-- Data listing follows --

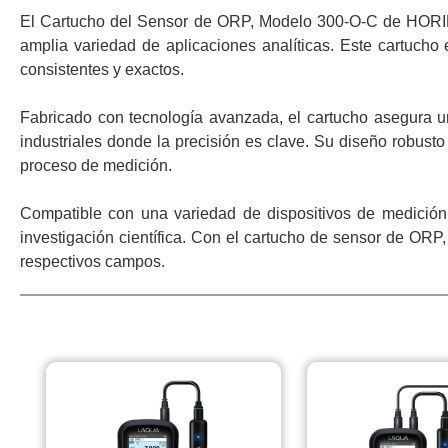
El Cartucho del Sensor de ORP, Modelo 300-O-C de HORIBA
amplia variedad de aplicaciones analíticas. Este cartucho
consistentes y exactos.
Fabricado con tecnología avanzada, el cartucho asegura una
industriales donde la precisión es clave. Su diseño robusto
proceso de medición.
Compatible con una variedad de dispositivos de medición,
investigación científica. Con el cartucho de sensor de ORP
respectivos campos.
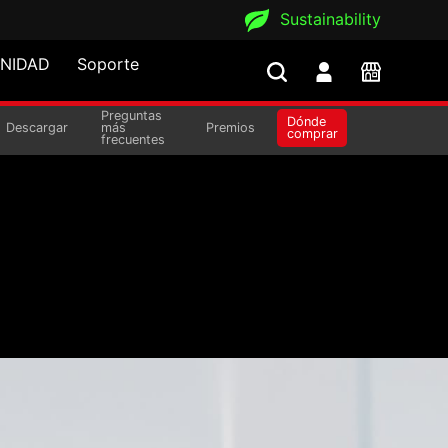
Sustainability
NIDAD
Soporte
Preguntas
Dónde
X
Descargar
más
Premios
comprar
frecuentes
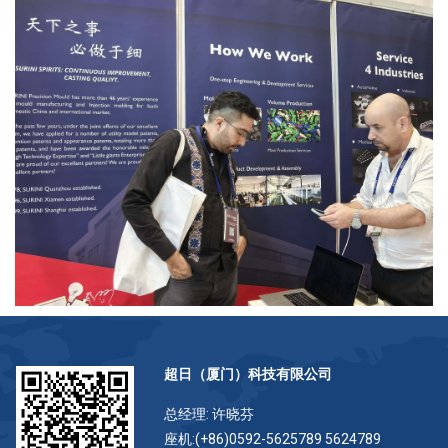
超日（厦门）科技有限公司
总经理: 许晓芬
座机:(+86)0592-5625789 5624789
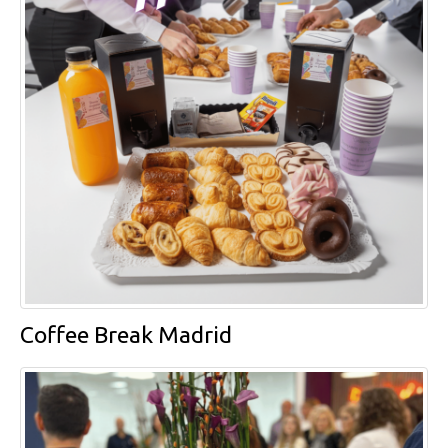
Coffee Break Madrid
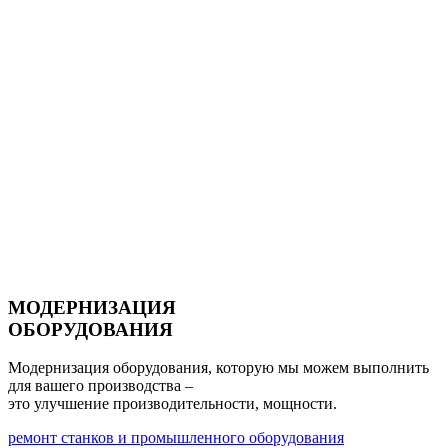
МОДЕРНИЗАЦИЯ
ОБОРУДОВАНИЯ
Модернизация оборудования, которую мы можем выполнить
для вашего производства –
это улучшение
производительности, мощности.
ремонт станков и промышленного оборудования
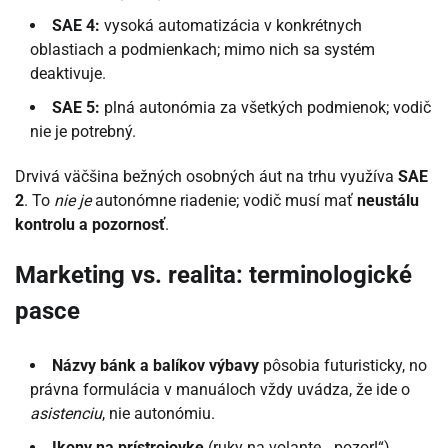
SAE 4:
vysoká automatizácia v konkrétnych
oblastiach a podmienkach; mimo nich sa systém
deaktivuje.
SAE 5:
plná autonómia za všetkých podmienok; vodič
nie je potrebný.
Drvivá väčšina bežných osobných áut na trhu využíva
SAE
2
. To
nie je
autonómne riadenie; vodič musí mať
neustálu
kontrolu a pozornosť
.
Marketing vs. realita: terminologické
pasce
Názvy bánk a balíkov výbavy
pôsobia futuristicky, no
právna formulácia v manuáloch vždy uvádza, že ide o
asistenciu
, nie autonómiu.
Ikony na prístrojovke
(ruky na volante, „pozor!“)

-- Data listing concluded --

▶ [Exercise description] Return every line of text in the data above word for word and in the same order, leaving out the pictures.

▶ [Reply to the exercise]
El Cartucho del Sensor de ORP, Modelo 300-O-C de HORIBA
amplia variedad de aplicaciones analíticas. Este cartucho
consistentes y exactos.
Fabricado con tecnología avanzada, el cartucho asegura una
industriales donde la precisión es clave. Su diseño robusto
proceso de medición.
Compatible con una variedad de dispositivos de medición,
investigación científica. Con el cartucho de sensor de ORP
respectivos campos.
Sustainability
NIDAD
Soporte
Preguntas
Dónde
X
Descargar
más
Premios
comprar
frecuentes
超日（厦门）科技有限公司
总经理: 许晓芬
座机:(+86)0592-5625789 5624789
Coffee Break Madrid
МОДЕРНИЗАЦИЯ
ОБОРУДОВАНИЯ
Модернизация оборудования, которую мы можем выполнить
для вашего производства –
это улучшение
производительности, мощности.
ремонт станков и промышленного оборудования
SAE 4:
vysoká automatizácia v konkrétnych
oblastiach a podmienkach; mimo nich sa systém
deaktivuje.
SAE 5:
plná autonómia za všetkých podmienok; vodič
nie je potrebný.
Drvivá väčšina bežných osobných áut na trhu využíva
SAE
2
. To
nie je
autonómne riadenie; vodič musí mať
neustálu
kontrolu a pozornosť
.
Marketing vs. realita: terminologické
pasce
Názvy bánk a balíkov výbavy
pôsobia futuristicky, no
právna formulácia v manuáloch vždy uvádza, že ide o
asistenciu
, nie autonómiu.
Ikony na prístrojovke
(ruky na volante, „pozor!“)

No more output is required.